» WHAT TO DO
From the entries below, copy exactly the lines from the one that contains "none; stroke-linecap: round;" through the one that contains "middle; dominant-baseline: central;", both included, and only those.

[Saved data entries]
- Opening Delimiter -
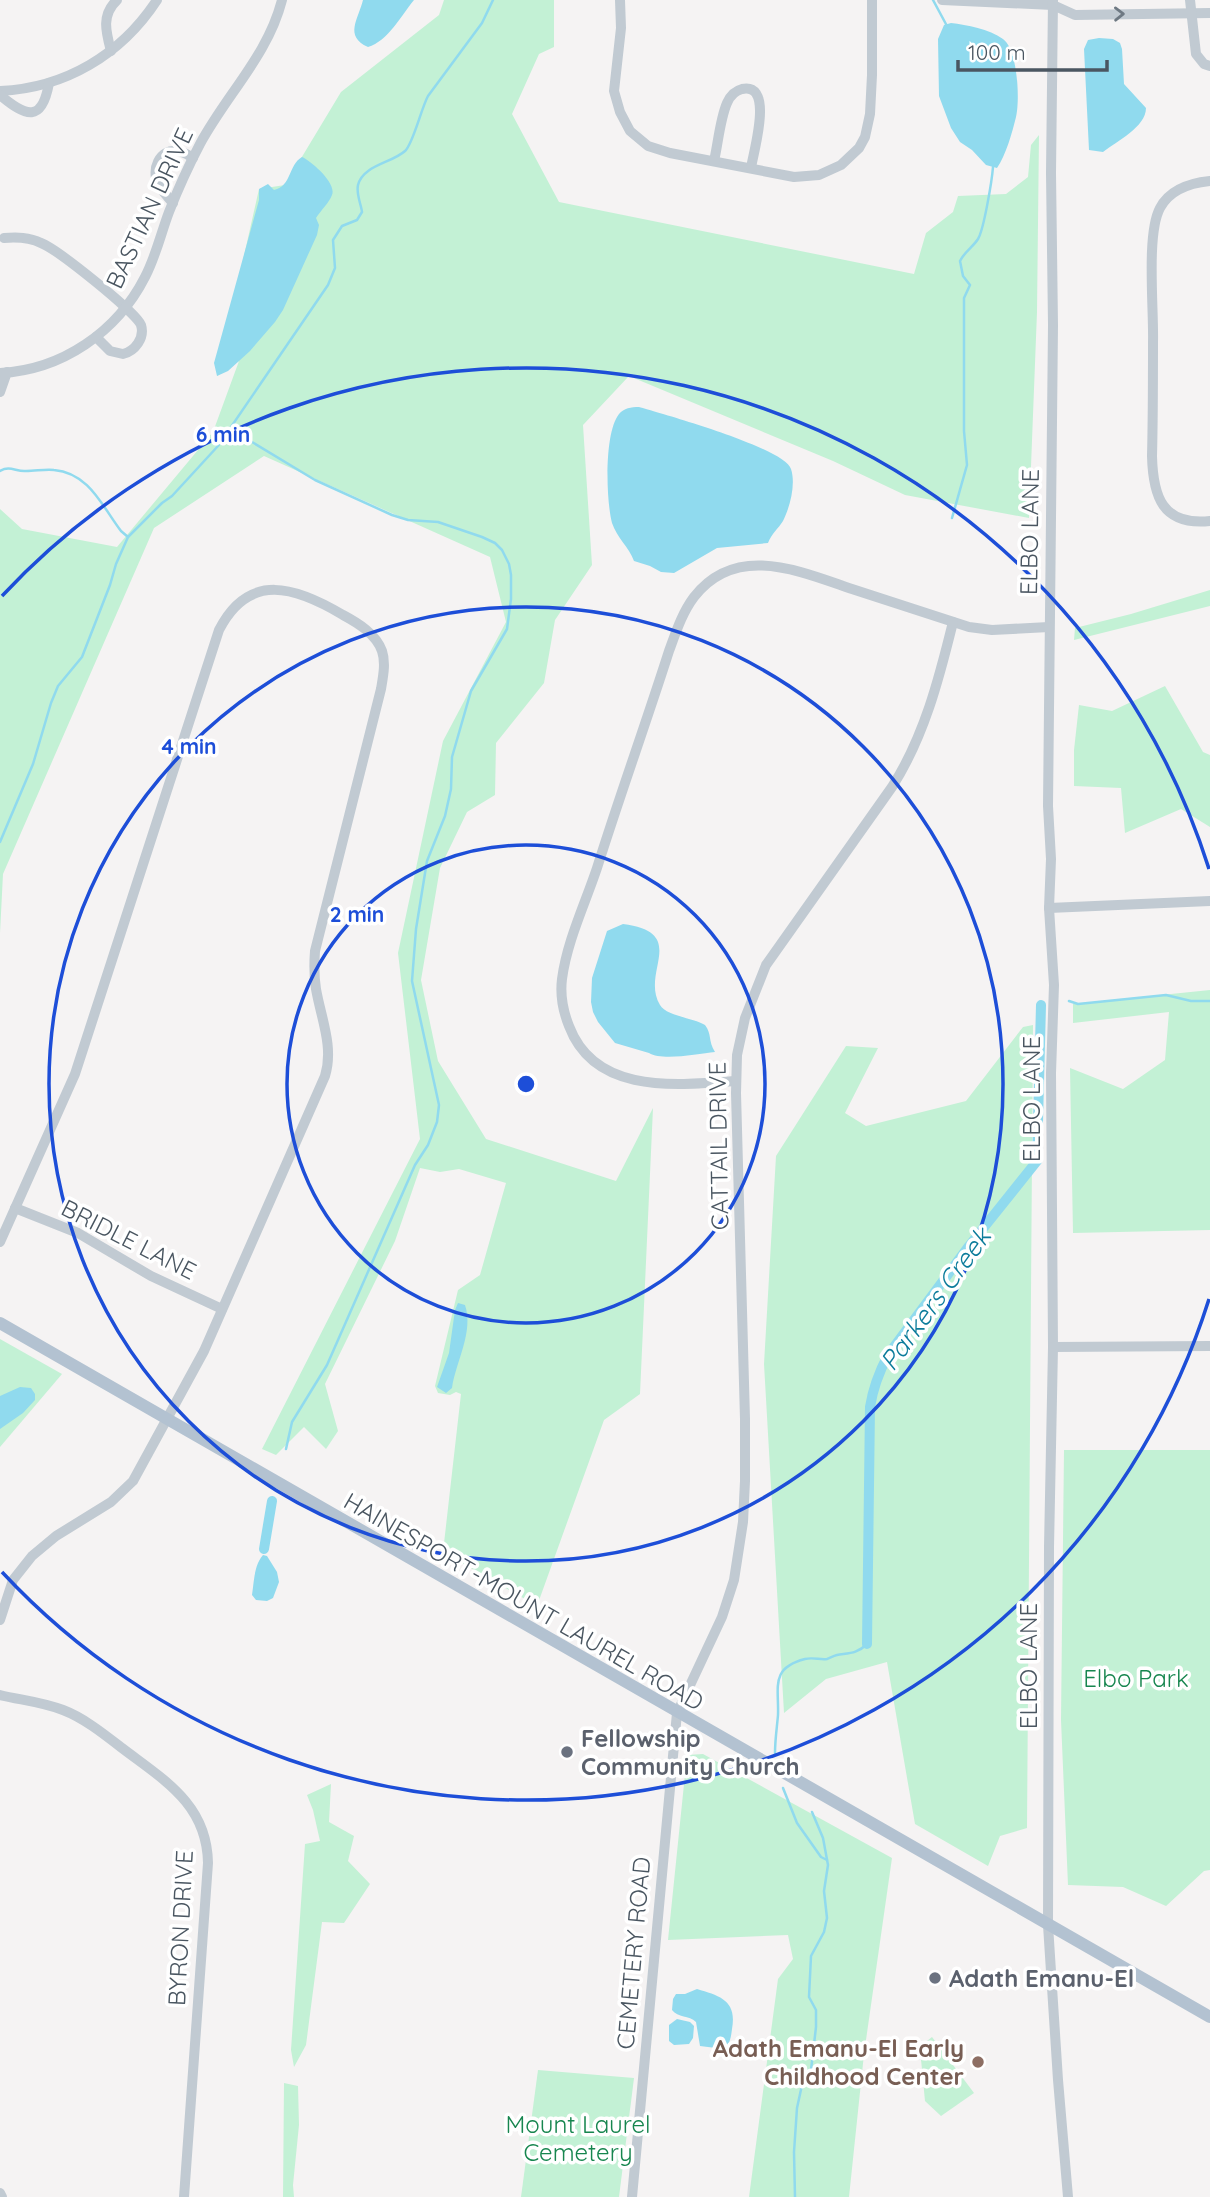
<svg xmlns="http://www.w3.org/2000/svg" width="1210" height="2197" font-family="Quicksand,sans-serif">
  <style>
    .green { fill: #c3f1d5 }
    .water { fill: #90daee }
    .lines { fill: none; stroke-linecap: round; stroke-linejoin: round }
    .stream { stroke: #90daee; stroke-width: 2.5 }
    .canal { stroke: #90daee; stroke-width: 10 }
    .minor { stroke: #c1cad2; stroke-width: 10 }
    .major { stroke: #b3c2d1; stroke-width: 12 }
    .oneway { stroke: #6e7983 }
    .ring { fill: none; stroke: #1d4ed8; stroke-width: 3.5 }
    .worship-dot { fill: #6b7280; stroke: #fff; stroke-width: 2.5 }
    .education-dot { fill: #8d6e63; stroke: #fff; stroke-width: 2.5 }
    .labels { text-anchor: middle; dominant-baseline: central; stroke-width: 7; stroke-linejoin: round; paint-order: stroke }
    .street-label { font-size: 24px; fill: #4a5661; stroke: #fff }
    .park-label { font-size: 24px; fill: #17864f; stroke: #fff }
    .worship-label { font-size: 24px; font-weight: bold; fill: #5b616d; stroke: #fff; text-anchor: start }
    .education-label { font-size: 24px; font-weight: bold; fill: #785e54; stroke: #fff; text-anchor: end }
    .water-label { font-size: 26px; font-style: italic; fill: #0c7c9b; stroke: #fff }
    .centre { fill: #1d4ed8; stroke: #fff; stroke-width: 3.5 }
    .ring-label { font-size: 21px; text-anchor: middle; font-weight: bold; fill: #1d4ed8; stroke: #fff; stroke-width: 7; stroke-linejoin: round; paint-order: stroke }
  </style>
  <rect width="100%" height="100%" fill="#f5f3f3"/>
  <g class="green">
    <path d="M444,0h110v47l-15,7 -27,60 47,88 355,72 12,-41 27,-21 5,-16 48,-2 22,-17 3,-32 8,-10 -2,177 -8,206 -124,-23 -72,-34 -204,-85 -46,49 9,140 -37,55 -11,63 -48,60 -1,52 -28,17 -27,56 -19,112 17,81 48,78 130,42 37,-73 -13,286 -36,26 -67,186 -94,-54 18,-158 -5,-2 -6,3 -12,-2 -3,-7 23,-96 22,-15 26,-92 -47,-14 -19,3 -20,-4 -25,73 -70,143 13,47 -12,18 -22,-22 -28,28 -14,-6 158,-310 -22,-186 45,-212 63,-119 -16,-65 -226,-101 -110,72 -151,346 -3,59v-424l22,20 95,18 96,-115 26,-71 -22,15 42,-187 26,-4 56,-93 98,-77z"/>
    <path d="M1210,590v16l-136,34 1,-12 56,-14z"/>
    <path d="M1165,686l38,66 7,3v72l-29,-18 -56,24 -4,-45 -47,-2v-36l5,-45 33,6z"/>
    <path d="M1210,990v240l-137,3 -3,-165 53,21 42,-29 4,-48 -96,11v-19z"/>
    <path d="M1033,1025l-6,803 -27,8 -12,30 -73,-42 -28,-162 -61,17 -42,34 -20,-349 12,-208 70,-110 32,2 -33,65 21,13 100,-25 57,-74z"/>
    <path d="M0,1339l62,35 -62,73z"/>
    <path d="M1064,1450h146v420l-6,1 -38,35 -43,-19 -55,-2 -7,-165z"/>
    <path d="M703,1754l189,104 -28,196 -15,143h-100l29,-218 15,-20 -5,-24 -120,5 19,-185z"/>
    <path d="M331,1784l-2,38 25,14 -6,25 22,23 -26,39 -22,-1 -16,123 -12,22 -3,-17 14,-206 15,-3 -7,-31 -6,-15z"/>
    <path d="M932,2037l42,56 -33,23 -16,-15 -5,-52 2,-4z"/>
    <path d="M538,2070l96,8 -15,119h-98z"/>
    <path d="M284,2083l14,3 1,39 -6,60 1,12h-11z"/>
  </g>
  <g class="water">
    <path d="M363,0h51c-13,16 -26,41 -46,47 -24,-11 -10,-27 -5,-47z"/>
    <path d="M951,23c16,2 38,6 52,16 15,11 17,61 13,78 -4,16 -10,38 -19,51l-11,-3 -14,-15 -12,-8 -9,-14 -12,-32 -1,-57 6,-14z"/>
    <path d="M1099,38l14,1 7,4 2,6 2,35 22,24c0,19 -29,33 -43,44l-14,-2 -5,-101 4,-9z"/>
    <path d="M302,157c9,4 35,26 30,38 -3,8 -11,15 -16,23l3,7 -2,10 -34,75 -8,12 -25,29 -22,20 -11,5 -3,-13 45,-163v-11l9,-5 6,6c18,-4 14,-25 28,-33z"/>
    <path d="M639,407c24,7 146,41 152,62 5,15 -1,38 -8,52 -5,8 -11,12 -15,22l-51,5 -43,25 -13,-1 -11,-6 -16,-5c-5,-14 -17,-23 -22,-38 -6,-23 -8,-90 7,-109 5,-6 12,-7 20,-7z"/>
    <path d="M623,924c67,9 17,48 37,81 6,11 34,13 45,20 7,9 3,16 10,27 -17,2 -53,9 -66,1l-34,-10 -17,-21 -5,-10 -2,-10 1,-24 15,-47z"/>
    <path d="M458,1303l7,2c9,27 -9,56 -13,83l-6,5 -9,-6 12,-34 6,-43z"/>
    <path d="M20,1387l11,1 4,6v6l-12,13 -23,16v-33z"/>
    <path d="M263,1555l4,1 10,16 2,10 -6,16 -6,3 -11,-1 -4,-5c2,-13 2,-30 11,-40z"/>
    <path d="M697,1989c24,7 40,12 35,40 -1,8 -2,15 -8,20l-24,-3 -4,-24c-7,-7 -18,-4 -24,-12l1,-11 3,-5h9z"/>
    <path d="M677,2019l13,3 4,4 -1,12 -4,6 -15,1 -5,-4v-16z"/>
  </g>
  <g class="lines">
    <g class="stream">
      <path d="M933,0l14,26"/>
      <path d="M225,434l27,8 63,38 77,35 16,5 30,2 44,15 13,6 7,7 7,14 2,11v24l-4,30 -36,62 -19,66 -1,32 -6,27 -18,45 -11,68 -4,52 27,124 -2,17 -9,23 -13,20 -88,200 -35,57 -6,27"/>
      <path d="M0,471c10,-6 16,1 26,0 10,0 19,-2 28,-1 35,3 48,36 67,61l7,6"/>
      <path d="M952,518l15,-53 -3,-34v-133l6,-13 -7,-9 -3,-15c5,-10 13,-14 18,-22 6,-10 14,-59 15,-72"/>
      <path d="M0,842l33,-78 18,-61 7,-17 24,-29 28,-72 6,-21 12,-27 34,-34 10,-7 46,-50 110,-161 7,-17 -2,-28 9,-14 15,-6 5,-8c-1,-8 -6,-18 -4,-27 5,-20 34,-22 47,-34 8,-7 16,-42 23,-55l54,-73 11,-23"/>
      <path d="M1069,1001l9,3 88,-9 25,6h19"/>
      <path d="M775,1753c0,-13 2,-26 3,-38 1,-28 -8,-47 27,-56 8,-2 15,1 22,0 3,-1 6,-3 10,-4 12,-2 20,-1 30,-11"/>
      <path d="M783,1788l14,35 24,34 6,3"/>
      <path d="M795,2197l-1,-45 3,-44 5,-23 9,-15 5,-43v-17l-7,-13 2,-41 13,-24 3,-14 -3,-27 4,-26 -5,-27 -11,-26"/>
    </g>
    <g class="canal">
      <path d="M264,1549l8,-48"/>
      <path d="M867,1644l3,-237c3,-19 9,-35 18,-52l81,-109 68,-85 4,-156"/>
    </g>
    <g class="minor">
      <path d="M620,0l1,28 -7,63 6,21 10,19 18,15 22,7 124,24 25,-2 22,-10 18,-17 6,-11 5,-23 2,-39v-75"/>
      <path d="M942,0l111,5 22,10 135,-2"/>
      <path d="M1053,0l-2,173 2,152 -5,481 3,53 -2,49 5,77 -3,88 2,274 -4,200 -1,378 10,155 10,117"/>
      <path d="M1190,0l6,54 8,10 6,2"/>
      <path d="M111,51c-5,-19 -10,-36 6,-51"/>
      <path d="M0,91c65,-3 121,-36 157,-91"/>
      <path d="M0,95c26,22 42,28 49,-12"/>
      <path d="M714,161c4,-17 6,-42 13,-58 3,-7 7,-12 15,-14 33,-7 11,64 9,79"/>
      <path d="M1210,181c-20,2 -40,8 -50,27 -14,26 -6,102 -7,134 0,38 0,76 -1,114 1,40 10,70 58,65"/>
      <path d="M173,203c-5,-6 -11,-12 -15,-19 -7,-14 1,-35 19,-33 6,0 11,4 16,7"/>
      <path d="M4,238c13,-1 25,-1 37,5 16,6 95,69 100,82 4,13 -6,26 -18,29l-13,-3 -14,-14"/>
      <path d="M0,373c62,-3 117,-41 145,-96 11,-21 16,-44 24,-65 9,-23 20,-47 31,-68 27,-50 68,-89 82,-144"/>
      <path d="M0,392l7,-20"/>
      <path d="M1049,908l161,-7"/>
      <path d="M736,1081c-60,4 -141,14 -167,-55 -6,-15 -9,-31 -7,-47 5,-38 23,-75 35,-111 23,-73 49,-145 72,-217 7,-19 13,-38 25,-54 42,-54 105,-26 158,-8 39,13 78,25 117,38l23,3 57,-3"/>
      <path d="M15,1208l63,25 73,43 71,33"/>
      <path d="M0,1242l75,-168 144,-444c30,-59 77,-43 124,-15 15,8 33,19 39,36 4,12 1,26 -1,38l-66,262c-1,13 -1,25 1,38 5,29 18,58 9,87l-121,275 -71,130 -22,21 -55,34 -24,20 -19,24 -13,40"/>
      <path d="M1053,1347l157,-1"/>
      <path d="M0,1695c21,5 43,7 63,15 21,8 41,24 59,38 42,32 85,56 86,115l-24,334"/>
      <path d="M0,2193l2,4"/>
      <path d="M632,2197l45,-484 45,-96 12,-37 9,-58 2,-41v-62l-9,-326 1,-38 8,-37 21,-53 126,-178c32,-50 47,-108 61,-165"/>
    </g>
    <path class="major" d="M0,1323l1210,694"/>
  </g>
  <defs><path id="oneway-chevron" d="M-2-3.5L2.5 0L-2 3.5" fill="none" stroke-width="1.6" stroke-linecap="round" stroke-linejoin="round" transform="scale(1.75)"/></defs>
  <use class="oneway" href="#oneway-chevron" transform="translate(1119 14) rotate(-1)"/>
  <g class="ring">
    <circle cx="526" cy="1084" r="239"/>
    <circle cx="526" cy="1084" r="477"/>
    <path d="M1209 1299A716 716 0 0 1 2 1572M2 596A716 716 0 0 1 1209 869"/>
  </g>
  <g class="worship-dot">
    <circle cx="567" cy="1752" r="7"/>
    <circle cx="935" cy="1978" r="7"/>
  </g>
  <circle class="education-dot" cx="978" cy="2062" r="7"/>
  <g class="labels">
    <g class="street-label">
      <text transform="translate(149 208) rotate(-65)">BASTIAN DRIVE</text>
      <text transform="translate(1029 532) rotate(-89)">ELBO LANE</text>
      <text transform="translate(1031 1099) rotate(-90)">ELBO LANE</text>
      <text transform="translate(718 1146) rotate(-91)">CATTAIL DRIVE</text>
      <text transform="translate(129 1239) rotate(27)">BRIDLE LANE</text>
      <text transform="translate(524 1601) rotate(30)">HAINESPORT-MOUNT LAUREL ROAD</text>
      <text transform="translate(1028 1666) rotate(-90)">ELBO LANE</text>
      <text transform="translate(180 1928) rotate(-87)">BYRON DRIVE</text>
      <text transform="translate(633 1953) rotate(-85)">CEMETERY ROAD</text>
    </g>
    <g class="park-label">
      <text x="1136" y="1678">Elbo Park</text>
      <text x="578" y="2124">Mount Laurel<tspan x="578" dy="28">Cemetery</tspan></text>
    </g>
    <g class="worship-label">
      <text x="581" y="1738">Fellowship<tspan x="581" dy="28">Community Church</tspan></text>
      <text x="949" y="1978">Adath Emanu-El</text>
    </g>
    <g class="education-label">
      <text x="964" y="2048">Adath Emanu-El Early<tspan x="964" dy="28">Childhood Center</tspan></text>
    </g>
    <g class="water-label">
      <text transform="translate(935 1299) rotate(-54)">Parkers Creek</text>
    </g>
  </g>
  <circle cx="526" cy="1084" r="10" class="centre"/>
  <g class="ring-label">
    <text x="223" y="442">6 min</text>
    <text x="189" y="754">4 min</text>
    <text x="357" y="922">2 min</text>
  </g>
  <path d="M958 60v10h149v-10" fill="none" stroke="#4a5661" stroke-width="3.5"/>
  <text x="968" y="60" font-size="21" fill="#4a5661" stroke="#ffffff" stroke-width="5" paint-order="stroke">100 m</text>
</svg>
- Closing Delimiter -
» SOLUTION TO THE PROBLEM
    .lines { fill: none; stroke-linecap: round; stroke-linejoin: round }
    .stream { stroke: #90daee; stroke-width: 2.5 }
    .canal { stroke: #90daee; stroke-width: 10 }
    .minor { stroke: #c1cad2; stroke-width: 10 }
    .major { stroke: #b3c2d1; stroke-width: 12 }
    .oneway { stroke: #6e7983 }
    .ring { fill: none; stroke: #1d4ed8; stroke-width: 3.5 }
    .worship-dot { fill: #6b7280; stroke: #fff; stroke-width: 2.5 }
    .education-dot { fill: #8d6e63; stroke: #fff; stroke-width: 2.5 }
    .labels { text-anchor: middle; dominant-baseline: central; stroke-width: 7; stroke-linejoin: round; paint-order: stroke }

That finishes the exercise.